In other words, you can use security rules to enforce that a certain field
contains a list or a map, but you can not enforce that a field contains a list
of all integers or all strings.
Similarly, you can use security rules to enforce type values for specific entries in a list or a map (using brakets notation or key names respectively), but there is no shortcut to enforce the data types of all members in a map or a list at once.

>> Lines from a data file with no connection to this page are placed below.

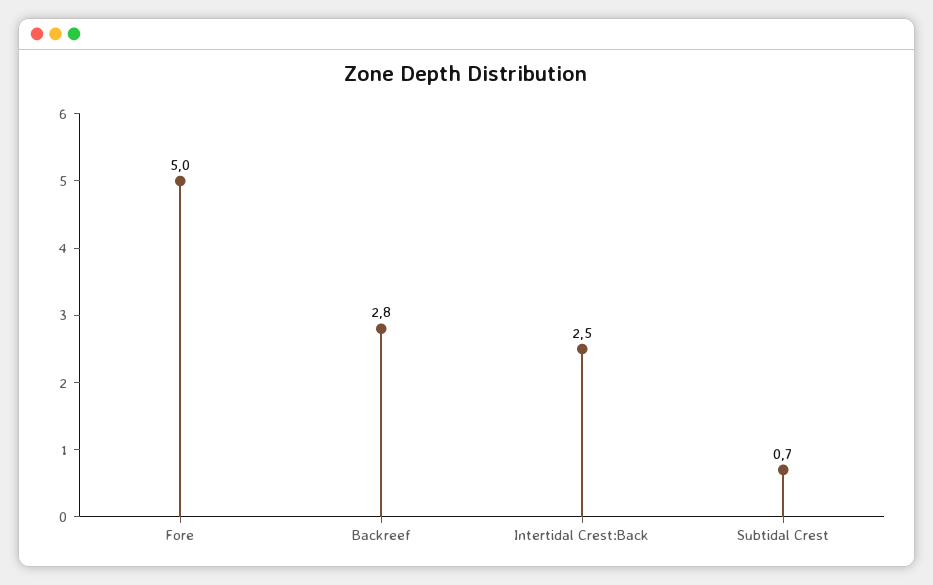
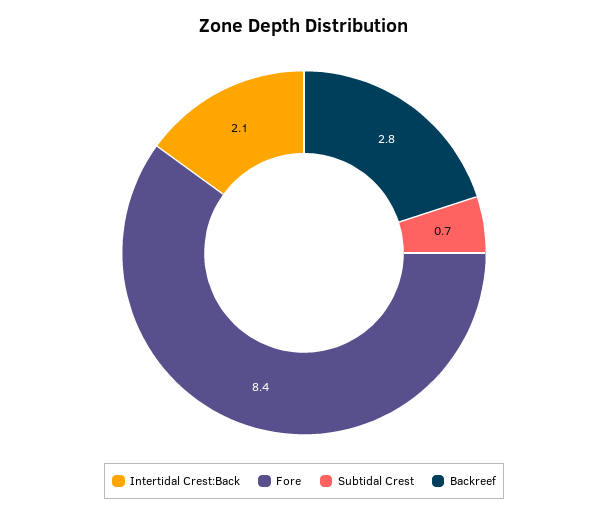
  {
-   "Fore": 5,
+   "Fore": 8.4,
    "Backreef": 2.8,
-   "Intertidal Crest:Back": 2.5,
+   "Intertidal Crest:Back": 2.1,
    "Subtidal Crest": 0.7
  }

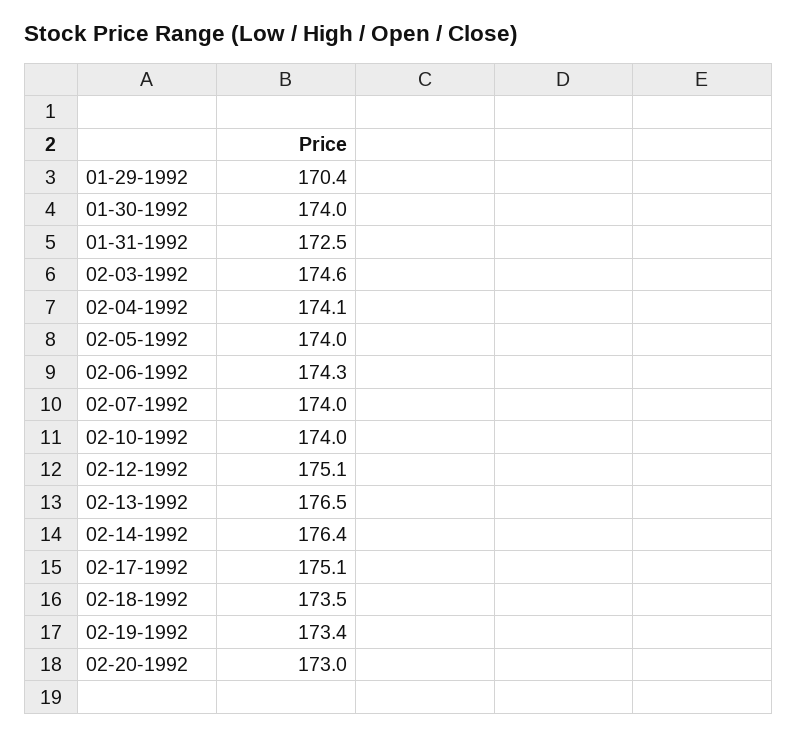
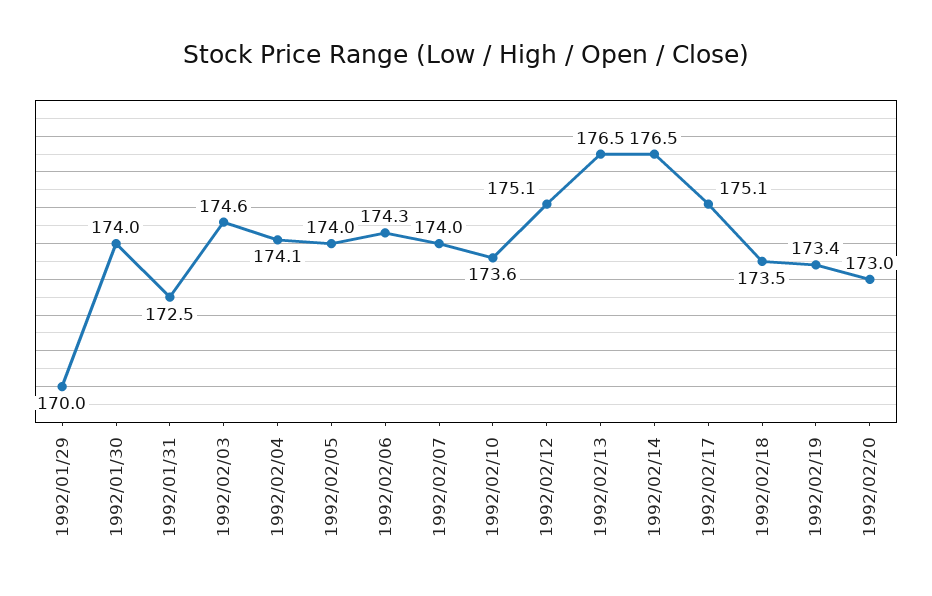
  {
-   "01-29-1992": 170.4,
+   "01-29-1992": 170,
    "01-30-1992": 174,
    "01-31-1992": 172.5,
    "02-03-1992": 174.6,
    "02-04-1992": 174.1,
    "02-05-1992": 174,
    "02-06-1992": 174.3,
    "02-07-1992": 174,
-   "02-10-1992": 174,
+   "02-10-1992": 173.6,
    "02-12-1992": 175.1,
    "02-13-1992": 176.5,
-   "02-14-1992": 176.4,
+   "02-14-1992": 176.5,
    "02-17-1992": 175.1,
    "02-18-1992": 173.5,
    "02-19-1992": 173.4,
    "02-20-1992": 173
  }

For example, the following rules ensure that a tags field in a document
contains a list and that the first entry is a string. It also ensures that
the product field contains a map that in turn contains a product name that
is a string and a quantity that is an integer.
service cloud.firestore {
match /databases/{database}/documents {
match /orders/{orderId} {
allow create: if request.resource.data.tags is list &&
request.resource.data.tags[0] is string &&
request.resource.data.product is map &&
request.resource.data.product.name is string &&
request.resource.data.product.quantity is int
}
}
}
}
Field types need to be enforced when both creating and updating a document. Therefore, you might want to consider creating a helper function that you can call in both the create and update sections of your security rules.
service cloud.firestore {
match /databases/{database}/documents {
function reviewFieldsAreValidTypes(docData) {
return docData.score is int &&
docData.headline is string &&
docData.content is string &&
docData.author_name is string &&
docData.review_date is timestamp;
}
match /restaurant/{restId} {
// Restaurant rules go here...
match /review/{reviewId} {
allow create: if reviewFieldsAreValidTypes(request.resource.data) &&
// Other rules may go here
allow update: if reviewFieldsAreValidTypes(request.resource.data) &&
// Other rules may go here
}
}
}
}
Enforcing types for optional fields
It's important to remember that calling request.resource.data.foo on a
document where foo doesn't exist results in an error, and therefore any
security rule making that call will deny the request. You can handle this
situation by using the get
method on request.resource.data. The get method allows you to provide a
default argument for the field you're retrieving from a map if that field
doesn't exist.
For example, if review documents also contain an optional photo_url field
and an optional tags field that you want to verify are strings and lists
respectively, you can accomplish this by rewriting the
reviewFieldsAreValidTypes function to something like the following:
function reviewFieldsAreValidTypes(docData) {
return docData.score is int &&
docData.headline is string &&
docData.content is string &&
docData.author_name is string &&
docData.review_date is timestamp &&
docData.get('photo_url', '') is string &&
docData.get('tags', []) is list;
}
This rejects documents where tags exists, but isn't a list, while still
permitting documents that don't contain a tags (or photo_url) field.
Partial writes are never allowed
One final note about Firestore Security Rules is that they either allow the client to make a change to a document, or they reject the entire edit. You cannot create security rules that accept writes to some fields in your document while rejecting others in the same operation.